• [WHAT TO PRODUCE]: When you have gone through the records below, state only how many lines include the word "Langkat".

Dataset entries:

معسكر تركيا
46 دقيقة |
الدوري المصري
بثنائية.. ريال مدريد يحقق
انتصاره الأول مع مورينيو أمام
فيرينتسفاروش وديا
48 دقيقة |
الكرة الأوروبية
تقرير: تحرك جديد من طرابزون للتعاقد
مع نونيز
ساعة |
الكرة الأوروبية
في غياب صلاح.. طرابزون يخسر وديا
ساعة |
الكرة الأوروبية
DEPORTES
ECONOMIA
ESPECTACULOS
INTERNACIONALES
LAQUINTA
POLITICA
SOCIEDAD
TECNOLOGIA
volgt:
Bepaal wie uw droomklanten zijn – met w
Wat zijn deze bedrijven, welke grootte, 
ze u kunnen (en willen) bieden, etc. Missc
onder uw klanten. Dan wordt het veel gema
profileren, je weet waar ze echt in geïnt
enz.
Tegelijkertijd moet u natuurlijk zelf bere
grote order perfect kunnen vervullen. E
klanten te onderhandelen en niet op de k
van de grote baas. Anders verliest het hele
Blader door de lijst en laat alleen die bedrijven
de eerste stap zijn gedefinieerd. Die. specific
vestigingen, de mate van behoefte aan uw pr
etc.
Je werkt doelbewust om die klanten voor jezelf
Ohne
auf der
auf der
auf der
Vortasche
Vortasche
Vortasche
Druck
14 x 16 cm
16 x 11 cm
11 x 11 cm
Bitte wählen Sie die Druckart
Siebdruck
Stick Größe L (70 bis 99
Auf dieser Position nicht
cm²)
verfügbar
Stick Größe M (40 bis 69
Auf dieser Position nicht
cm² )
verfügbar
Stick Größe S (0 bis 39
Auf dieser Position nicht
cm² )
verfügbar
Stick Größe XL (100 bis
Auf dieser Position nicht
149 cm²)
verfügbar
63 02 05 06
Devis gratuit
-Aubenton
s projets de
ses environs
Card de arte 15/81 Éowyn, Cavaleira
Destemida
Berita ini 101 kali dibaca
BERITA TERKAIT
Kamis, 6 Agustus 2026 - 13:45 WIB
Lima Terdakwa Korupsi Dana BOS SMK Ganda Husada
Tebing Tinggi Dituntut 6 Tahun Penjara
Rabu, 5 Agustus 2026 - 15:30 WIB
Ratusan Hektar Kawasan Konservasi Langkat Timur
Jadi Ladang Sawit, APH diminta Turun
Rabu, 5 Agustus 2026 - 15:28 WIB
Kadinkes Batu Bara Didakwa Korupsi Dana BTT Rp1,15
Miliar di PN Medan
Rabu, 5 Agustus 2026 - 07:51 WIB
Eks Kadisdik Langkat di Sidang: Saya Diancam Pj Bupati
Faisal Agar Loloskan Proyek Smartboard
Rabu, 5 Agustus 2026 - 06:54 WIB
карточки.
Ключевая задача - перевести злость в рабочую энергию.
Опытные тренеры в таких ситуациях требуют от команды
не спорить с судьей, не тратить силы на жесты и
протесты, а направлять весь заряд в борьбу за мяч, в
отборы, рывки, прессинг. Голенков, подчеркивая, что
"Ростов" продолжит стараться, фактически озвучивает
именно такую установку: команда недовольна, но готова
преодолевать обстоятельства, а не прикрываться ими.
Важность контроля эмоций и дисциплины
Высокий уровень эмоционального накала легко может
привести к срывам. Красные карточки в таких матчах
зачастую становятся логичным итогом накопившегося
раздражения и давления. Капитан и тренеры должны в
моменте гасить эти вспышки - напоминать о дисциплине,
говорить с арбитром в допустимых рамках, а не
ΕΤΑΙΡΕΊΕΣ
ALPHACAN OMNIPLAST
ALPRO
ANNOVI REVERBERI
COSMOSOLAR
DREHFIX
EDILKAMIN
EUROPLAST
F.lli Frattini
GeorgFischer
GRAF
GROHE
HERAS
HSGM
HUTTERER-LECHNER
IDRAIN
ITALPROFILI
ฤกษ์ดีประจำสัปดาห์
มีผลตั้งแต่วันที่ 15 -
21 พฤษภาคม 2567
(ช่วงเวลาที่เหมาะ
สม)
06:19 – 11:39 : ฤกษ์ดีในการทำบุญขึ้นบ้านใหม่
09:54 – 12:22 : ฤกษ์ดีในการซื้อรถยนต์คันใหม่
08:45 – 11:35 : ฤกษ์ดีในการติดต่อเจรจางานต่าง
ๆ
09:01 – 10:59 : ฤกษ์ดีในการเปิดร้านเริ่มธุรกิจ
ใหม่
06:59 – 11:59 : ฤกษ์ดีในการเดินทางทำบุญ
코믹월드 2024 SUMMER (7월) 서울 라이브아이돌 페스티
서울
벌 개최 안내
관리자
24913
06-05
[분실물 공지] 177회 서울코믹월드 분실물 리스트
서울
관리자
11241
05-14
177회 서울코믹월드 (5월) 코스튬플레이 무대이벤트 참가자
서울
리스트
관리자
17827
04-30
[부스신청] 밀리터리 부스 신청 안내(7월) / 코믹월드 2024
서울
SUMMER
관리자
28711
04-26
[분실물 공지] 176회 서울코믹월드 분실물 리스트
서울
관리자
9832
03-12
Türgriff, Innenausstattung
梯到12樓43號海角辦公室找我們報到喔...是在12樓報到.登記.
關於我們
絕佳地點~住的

• [EXPECTED ANSWER]: 2